Mientras luchaba con los controles, el helicóptero se elevó y se alejó a creciente velocidad hacia el rompeolas que se alzaba al sur del puerto. Hacia la izquierda podía ver el complejo futurista del palacio de Asían y, a la derecha, las elegantes líneas de la fragata. Un momento después volaba sobre mar abierto, el tren de aterrizaje rozando la espuma de las olas. Volaba bajo para que el radar no lo detectara. Con la palanca de aceleración al máximo y el timón de control empujado hacia adelante, Jack pronto alcanzó la velocidad máxima del helicóptero, 335 kilómetros por hora, una ciña que pudo aumentar ligeramente cuando encontró la palanca que retraía el tren de aterrizaje. Ahora la costa retrocedía rápidamente y delante sólo se extendía el diáfano cielo de la mañana, que se fundía en una neblina gris azulada sobre el horizonte.

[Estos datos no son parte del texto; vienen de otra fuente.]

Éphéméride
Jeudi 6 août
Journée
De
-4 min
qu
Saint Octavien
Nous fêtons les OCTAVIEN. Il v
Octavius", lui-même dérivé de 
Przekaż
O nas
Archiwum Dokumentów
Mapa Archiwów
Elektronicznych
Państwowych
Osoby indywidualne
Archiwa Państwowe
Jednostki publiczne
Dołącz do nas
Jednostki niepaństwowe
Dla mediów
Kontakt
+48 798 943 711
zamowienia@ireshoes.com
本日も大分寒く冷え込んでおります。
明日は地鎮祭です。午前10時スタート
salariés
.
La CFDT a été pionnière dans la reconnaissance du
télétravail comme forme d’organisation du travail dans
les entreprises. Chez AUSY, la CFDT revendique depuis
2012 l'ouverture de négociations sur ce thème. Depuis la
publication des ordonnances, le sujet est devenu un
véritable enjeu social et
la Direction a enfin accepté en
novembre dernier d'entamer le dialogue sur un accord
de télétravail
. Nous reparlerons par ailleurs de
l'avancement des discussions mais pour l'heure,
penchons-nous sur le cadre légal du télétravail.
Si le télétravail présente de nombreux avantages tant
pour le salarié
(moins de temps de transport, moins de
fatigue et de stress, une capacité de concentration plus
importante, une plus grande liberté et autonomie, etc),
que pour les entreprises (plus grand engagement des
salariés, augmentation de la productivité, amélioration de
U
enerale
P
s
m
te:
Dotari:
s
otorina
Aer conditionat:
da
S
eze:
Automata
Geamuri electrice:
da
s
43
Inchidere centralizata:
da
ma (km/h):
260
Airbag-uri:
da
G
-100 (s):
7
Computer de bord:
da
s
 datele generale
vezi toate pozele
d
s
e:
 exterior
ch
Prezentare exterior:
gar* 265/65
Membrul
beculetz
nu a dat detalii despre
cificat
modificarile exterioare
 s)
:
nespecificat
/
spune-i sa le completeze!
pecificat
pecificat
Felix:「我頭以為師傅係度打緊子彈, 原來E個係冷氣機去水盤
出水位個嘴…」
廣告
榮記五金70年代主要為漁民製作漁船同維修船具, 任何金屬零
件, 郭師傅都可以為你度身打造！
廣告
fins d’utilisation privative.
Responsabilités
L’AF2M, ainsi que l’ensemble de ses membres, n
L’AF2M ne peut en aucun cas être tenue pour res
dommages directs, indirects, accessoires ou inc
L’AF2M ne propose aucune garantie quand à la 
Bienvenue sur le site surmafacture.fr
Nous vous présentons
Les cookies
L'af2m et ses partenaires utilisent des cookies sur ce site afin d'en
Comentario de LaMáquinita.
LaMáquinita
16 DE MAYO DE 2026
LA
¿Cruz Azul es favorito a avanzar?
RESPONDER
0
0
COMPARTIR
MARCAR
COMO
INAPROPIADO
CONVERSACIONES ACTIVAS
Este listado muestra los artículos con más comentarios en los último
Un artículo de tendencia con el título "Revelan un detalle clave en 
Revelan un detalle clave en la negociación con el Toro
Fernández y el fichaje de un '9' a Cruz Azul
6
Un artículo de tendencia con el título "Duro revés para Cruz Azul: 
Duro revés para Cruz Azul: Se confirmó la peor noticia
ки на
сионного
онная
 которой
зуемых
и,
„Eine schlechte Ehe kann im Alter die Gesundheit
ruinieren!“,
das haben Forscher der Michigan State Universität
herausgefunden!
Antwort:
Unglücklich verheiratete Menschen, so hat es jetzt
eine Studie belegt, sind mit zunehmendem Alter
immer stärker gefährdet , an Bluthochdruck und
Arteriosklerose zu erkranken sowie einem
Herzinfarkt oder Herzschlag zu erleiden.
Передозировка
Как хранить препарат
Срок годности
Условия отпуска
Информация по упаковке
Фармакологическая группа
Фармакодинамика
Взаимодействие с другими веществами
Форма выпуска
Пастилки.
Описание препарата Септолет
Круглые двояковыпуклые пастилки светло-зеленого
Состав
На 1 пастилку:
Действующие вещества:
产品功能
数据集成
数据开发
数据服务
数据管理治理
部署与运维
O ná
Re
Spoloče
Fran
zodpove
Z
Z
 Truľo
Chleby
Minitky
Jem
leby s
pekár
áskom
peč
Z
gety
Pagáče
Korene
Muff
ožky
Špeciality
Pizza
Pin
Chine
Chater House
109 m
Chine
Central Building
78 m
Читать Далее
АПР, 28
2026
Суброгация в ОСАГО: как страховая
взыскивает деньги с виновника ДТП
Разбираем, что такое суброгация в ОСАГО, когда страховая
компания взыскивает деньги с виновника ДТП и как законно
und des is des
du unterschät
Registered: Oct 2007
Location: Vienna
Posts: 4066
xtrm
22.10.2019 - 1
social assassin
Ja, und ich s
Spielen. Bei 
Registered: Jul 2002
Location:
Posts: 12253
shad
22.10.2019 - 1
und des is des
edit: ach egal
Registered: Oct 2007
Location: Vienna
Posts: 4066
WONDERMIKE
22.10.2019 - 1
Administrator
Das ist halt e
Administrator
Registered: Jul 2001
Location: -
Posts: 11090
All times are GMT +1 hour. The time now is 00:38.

Quince millas marinas lejos de la costa, Jack pisó el pedal que controlaba el rotor de cola y empujó el timón de control hacia la izquierda, haciendo que el helicóptero girase suavemente hasta que la brújula señaló 180 grados rumbo sur. Ya había descubierto la forma de activar el radar y la unidad GPS, y ahora programó las coordenadas correspondientes a la isla, que había memorizado a bordo del Seaquest hacía tres días. El ordenador calculó la distancia en algo menos de 150 kilómetros, un tiempo de vuelo de media hora escasa a la velocidad actual. A pesar del elevado consumo de combustible, Jack había decidido mantenerse a baja altura y máxima potencia, ya que, a esa distancia, la capacidad de los depósitos de combustible le aseguraban un amplio margen de maniobra.

Activó el piloto automático y abrió la visera del casco. Luego cogió la mochila y comenzó a montar el fusil de francotirador. Sabía que no podía permitirse bajar la guardia ni por un momento. Asían haría todo lo que estuviera en su mano para capturarlo.